### Exercise text

Save the file and close the text editor. Then run the build script with the correct parameters, for instance:
$ ./build.sh \
-c my_code_bucket \
-r my_result_bucket \
-l my_lambda \
-a crunch \
-s 2020 \
-e 2022 \
-x 1000
The script creates relevant Terraform-files, checks whether the code-bucket exists, installs all required Python-packages, zips the functions, and uploads them to the code bucket.
If you run the build-script repeatedly within a short time period (for instance when modifying the code), you can execute subsequent builds with a tag to skip the re-installation of the Python dependencies and save time:
$ ./new_code_only.sh
This will repackage your code, and upload it to the appropriate bucket. The lambda will eventually pick up the new code
version; to make sure that the new code is used, go the appropriate function in the Lambda-section of the AWS console,
and in the section 'Source', click 'Upload from'. Choose 'Amazon S3 location', and enter the S3-path of the uploaded zip-file.
You can find the paths at the end of the output of the new_code_only.sh
script (e.g. s3://my_code_bucket/code/my_lambda-cdx.zip
)
All relevant Terraform-settings are set by the build-script. There are, however, some defaults that can be changed. These are in the file terraform.tfvars, below the line '--- Optional parameters ---':
[...]
# ------------- Optional parameters -------------
# Uncomment if you would like to use these parameters.
# When nothing is specified, defaults apply.

### Request A
Copy the rows of Block 1 line for line, with no changes.
The build script text and the rows are unrelated.

### Materials provided
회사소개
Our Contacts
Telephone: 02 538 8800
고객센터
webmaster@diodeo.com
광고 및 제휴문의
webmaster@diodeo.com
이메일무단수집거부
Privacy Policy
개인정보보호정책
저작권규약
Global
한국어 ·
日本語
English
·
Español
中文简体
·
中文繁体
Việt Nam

### Request B
Rewrite the build script text from "If you run the" up to and including "the uploaded zip-file.", changing "repackage" to "rebuild".

### Task answer A
회사소개
Our Contacts
Telephone: 02 538 8800
고객센터
webmaster@diodeo.com
광고 및 제휴문의
webmaster@diodeo.com
이메일무단수집거부
Privacy Policy
개인정보보호정책
저작권규약
Global
한국어 ·
日本語
English
·
Español
中文简体
·
中文繁体
Việt Nam

### Task answer B
If you run the build-script repeatedly within a short time period (for instance when modifying the code), you can execute subsequent builds with a tag to skip the re-installation of the Python dependencies and save time:
$ ./new_code_only.sh
This will rebuild your code, and upload it to the appropriate bucket. The lambda will eventually pick up the new code
version; to make sure that the new code is used, go the appropriate function in the Lambda-section of the AWS console,
and in the section 'Source', click 'Upload from'. Choose 'Amazon S3 location', and enter the S3-path of the uploaded zip-file.